• TEXTAUSZUG
+++

Die Aktienmärkte, insbesondere in den USA, sind derzeit sehr stimmungsgetrieben und wir sehen ein hohes Konzentrationsrisiko sowie überzogene Bewertungen. Beide stehen in Verbindung mit versteckten psychologischen Denkfallen an den globalen Aktienmärkten.
Zum Jahresende 2024 erscheinen US-Aktien im historischen Vergleich teuer. Am 1. November 2024 war das zyklusbereinigte KGV (CAPE Ratio) des S&P 500 mit 38 mehr als doppelt so hoch wie im langfristigen Durchschnitt1.
Die von Professor Robert Shiller von der Yale University entwickelte Kennzahl eignet sich gut für langfristige Vergleiche von Marktbewertungen2. Da sie auf den durchschnittlichen inflationsbereinigten Unternehmensgewinnen der vorhergehenden zehn Jahre basiert, ist sie weniger volatil als das Kurs-Gewinn-Verhältnis (KGV), das auf den Unternehmensgewinnen für kürzere Zeiträume basiert.

+++

• ANGABEN
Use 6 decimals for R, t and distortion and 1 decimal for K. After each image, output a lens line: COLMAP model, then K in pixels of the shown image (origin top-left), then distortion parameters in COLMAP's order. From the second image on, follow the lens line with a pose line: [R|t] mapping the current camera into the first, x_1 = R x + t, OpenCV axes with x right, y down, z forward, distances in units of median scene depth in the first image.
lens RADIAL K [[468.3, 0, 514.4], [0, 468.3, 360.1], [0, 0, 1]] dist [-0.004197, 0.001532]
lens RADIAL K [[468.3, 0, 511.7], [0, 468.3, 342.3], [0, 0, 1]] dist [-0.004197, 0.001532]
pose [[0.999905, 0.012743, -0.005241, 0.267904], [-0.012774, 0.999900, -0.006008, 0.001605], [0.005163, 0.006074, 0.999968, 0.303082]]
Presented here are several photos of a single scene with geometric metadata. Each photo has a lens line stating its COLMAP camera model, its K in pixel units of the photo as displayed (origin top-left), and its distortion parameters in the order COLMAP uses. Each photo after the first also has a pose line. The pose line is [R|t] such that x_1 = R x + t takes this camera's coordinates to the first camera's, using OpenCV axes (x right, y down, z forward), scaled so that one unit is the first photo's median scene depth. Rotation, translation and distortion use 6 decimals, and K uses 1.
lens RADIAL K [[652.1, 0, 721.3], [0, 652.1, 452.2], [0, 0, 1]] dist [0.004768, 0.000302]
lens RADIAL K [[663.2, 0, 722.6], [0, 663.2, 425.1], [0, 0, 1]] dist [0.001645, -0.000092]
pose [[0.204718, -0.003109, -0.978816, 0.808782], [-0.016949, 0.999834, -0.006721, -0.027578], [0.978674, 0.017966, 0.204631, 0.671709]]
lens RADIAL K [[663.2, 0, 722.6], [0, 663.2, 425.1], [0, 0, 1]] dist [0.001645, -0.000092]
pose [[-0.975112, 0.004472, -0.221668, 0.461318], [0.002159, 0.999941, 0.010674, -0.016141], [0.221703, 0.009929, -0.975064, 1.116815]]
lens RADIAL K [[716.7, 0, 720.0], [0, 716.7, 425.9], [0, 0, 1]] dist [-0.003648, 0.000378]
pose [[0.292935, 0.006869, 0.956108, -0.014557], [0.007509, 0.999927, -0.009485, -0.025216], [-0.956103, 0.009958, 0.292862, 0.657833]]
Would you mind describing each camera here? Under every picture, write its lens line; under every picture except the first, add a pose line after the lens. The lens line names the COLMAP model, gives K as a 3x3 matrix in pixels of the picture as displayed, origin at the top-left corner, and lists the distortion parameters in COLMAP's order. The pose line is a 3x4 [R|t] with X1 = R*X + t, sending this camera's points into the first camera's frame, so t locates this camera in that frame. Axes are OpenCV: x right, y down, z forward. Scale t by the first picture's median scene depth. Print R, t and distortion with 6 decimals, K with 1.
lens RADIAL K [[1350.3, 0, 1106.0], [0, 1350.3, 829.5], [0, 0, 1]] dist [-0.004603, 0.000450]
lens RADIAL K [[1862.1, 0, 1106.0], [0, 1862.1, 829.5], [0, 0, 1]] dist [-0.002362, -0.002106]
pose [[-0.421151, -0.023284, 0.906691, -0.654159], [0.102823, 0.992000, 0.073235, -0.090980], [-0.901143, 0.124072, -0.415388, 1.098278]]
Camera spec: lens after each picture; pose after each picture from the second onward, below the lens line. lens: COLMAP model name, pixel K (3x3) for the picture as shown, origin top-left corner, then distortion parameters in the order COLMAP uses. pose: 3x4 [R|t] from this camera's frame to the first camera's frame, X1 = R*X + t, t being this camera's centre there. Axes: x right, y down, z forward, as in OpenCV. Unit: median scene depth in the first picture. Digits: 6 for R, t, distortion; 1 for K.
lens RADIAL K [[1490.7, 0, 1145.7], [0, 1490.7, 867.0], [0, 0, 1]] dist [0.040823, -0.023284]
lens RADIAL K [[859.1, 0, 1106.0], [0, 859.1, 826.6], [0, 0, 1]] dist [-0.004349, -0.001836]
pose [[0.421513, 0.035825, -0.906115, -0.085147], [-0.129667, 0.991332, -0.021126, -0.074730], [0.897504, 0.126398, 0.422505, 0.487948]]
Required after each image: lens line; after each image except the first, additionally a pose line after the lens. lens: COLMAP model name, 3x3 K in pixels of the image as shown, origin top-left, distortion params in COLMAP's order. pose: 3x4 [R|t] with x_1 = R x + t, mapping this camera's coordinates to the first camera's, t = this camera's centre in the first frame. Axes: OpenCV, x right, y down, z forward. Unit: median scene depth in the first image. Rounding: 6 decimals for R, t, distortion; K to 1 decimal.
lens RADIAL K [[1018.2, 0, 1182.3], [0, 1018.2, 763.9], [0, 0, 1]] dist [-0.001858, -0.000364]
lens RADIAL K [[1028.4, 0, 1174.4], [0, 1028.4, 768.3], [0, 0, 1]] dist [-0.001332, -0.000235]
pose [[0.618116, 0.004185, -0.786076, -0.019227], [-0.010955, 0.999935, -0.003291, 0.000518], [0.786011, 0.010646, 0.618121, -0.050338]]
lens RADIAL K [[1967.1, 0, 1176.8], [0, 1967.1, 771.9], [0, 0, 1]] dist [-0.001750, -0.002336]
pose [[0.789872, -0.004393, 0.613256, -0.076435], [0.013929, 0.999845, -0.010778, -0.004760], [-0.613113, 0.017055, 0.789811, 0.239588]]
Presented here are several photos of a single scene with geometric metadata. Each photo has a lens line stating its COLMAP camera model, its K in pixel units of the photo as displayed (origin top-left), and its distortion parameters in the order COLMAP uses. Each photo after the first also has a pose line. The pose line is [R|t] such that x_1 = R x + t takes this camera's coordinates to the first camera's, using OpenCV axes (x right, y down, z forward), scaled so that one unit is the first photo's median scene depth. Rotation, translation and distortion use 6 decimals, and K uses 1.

+++

• AUFGABE A
Welchen Wert hatte das zyklusbereinigte KGV des S&P 500 laut dem Textauszug am 1. November 2024?
• AUFGABE B
Nenne bitte alle Personen, Hochschulen, Länder und Aktienindizes, die im Textauszug namentlich genannt werden.

• LÖSUNG A
Es lag bei 38 und war damit mehr als doppelt so hoch wie im langfristigen Durchschnitt.

• LÖSUNG B
- USA
- S&P 500
- Robert Shiller
- Yale University